原文
======
作为 Java 开发者，你是否曾经在处理大规模数据时遇到过这样的困扰：如何快速判断一个元素是否存在于海量数据集中？数据库查询太慢，内存存储成本太高。尤其是在面对缓存穿透问题时，系统性能直线下降，CPU 使用率飙升。这种痛点几乎是所有高并发系统必经之路。Redis 提供的两种概率型过滤器------布隆过滤器和布谷鸟过滤器，正是解决这类问题的强大工具。

概率型过滤器：以空间换时间

概率型过滤器是一种特殊的数据结构，它用极小的内存空间完成元素存在性的快速判断。不过，这种高效是有代价的------它们只能给出"可能存在"或"一定不存在"的判断，存在一定的误判率。

什么场景适合使用概率型过滤器？

缓存穿透防护
爬虫 URL 去重
垃圾邮件过滤
大数据集合的快速判重

布隆过滤器：经典版

工作原理

布隆过滤器本质上是一个很长的二进制向量和一系列随机映射函数（哈希函数）。

graph LR A[输入元素] --> B[哈希函数1] A --> C[哈希函数2] A --> D[哈希函数3] B --> E[位数组] C --> E D --> E E --> F[判断元素是否存在]

当插入一个元素时：

使用多个哈希函数计算出多个哈希值
将位数组中对应位置设为 1

当查询一个元素时：

使用相同的哈希函数计算哈希值
检查位数组中对应位置是否都为 1

如果有任一位为 0，则元素一定不存在
如果全部为 1，则元素可能存在（存在误判可能）

举个简单例子：想象一个 8 位长的位数组，初始全为 0。我们有三个哈希函数，对单词"hello"计算后分别得到位置 1、4、7。插入时，我们将这三个位置设为 1。当查询"hello"时，我们检查位置 1、4、7 是否都为 1；当查询"world"时，如果它的哈希位置中任一位为 0，我们就能确定它一定不在集合中。
======
数据展示
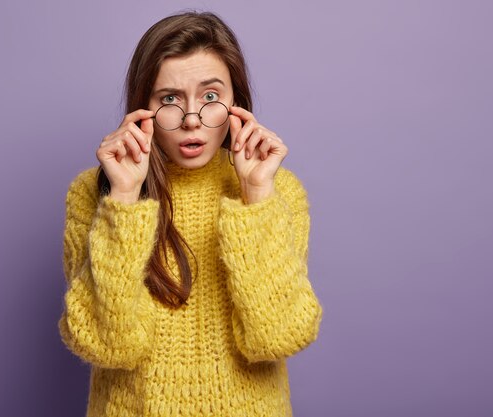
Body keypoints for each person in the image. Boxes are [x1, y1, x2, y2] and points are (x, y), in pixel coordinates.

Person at [58, 11, 323, 417]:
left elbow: (278, 336)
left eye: (211, 97)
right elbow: (106, 344)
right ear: (142, 107)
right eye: (169, 99)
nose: (192, 120)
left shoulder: (278, 192)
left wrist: (256, 196)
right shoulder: (95, 193)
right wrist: (124, 198)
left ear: (237, 103)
======
练习内容
1. 把原文从"概率型过滤器是一种特殊的数据"开始，一直到"布隆过滤器本质上是一个很长的二进制向量和一系列随机映射函数（哈希函数）。"为止（包括这部分），一字不差地照抄下来。
2. 按原文的说法，要快速判断一个元素在不在海量数据里时，为什么直接查数据库或者把数据都放进内存都不理想？

结果
1.
概率型过滤器是一种特殊的数据结构，它用极小的内存空间完成元素存在性的快速判断。不过，这种高效是有代价的------它们只能给出"可能存在"或"一定不存在"的判断，存在一定的误判率。

什么场景适合使用概率型过滤器？

缓存穿透防护
爬虫 URL 去重
垃圾邮件过滤
大数据集合的快速判重

布隆过滤器：经典版

工作原理

布隆过滤器本质上是一个很长的二进制向量和一系列随机映射函数（哈希函数）。

2. 因为数据库查询太慢，而把数据存在内存里成本又太高。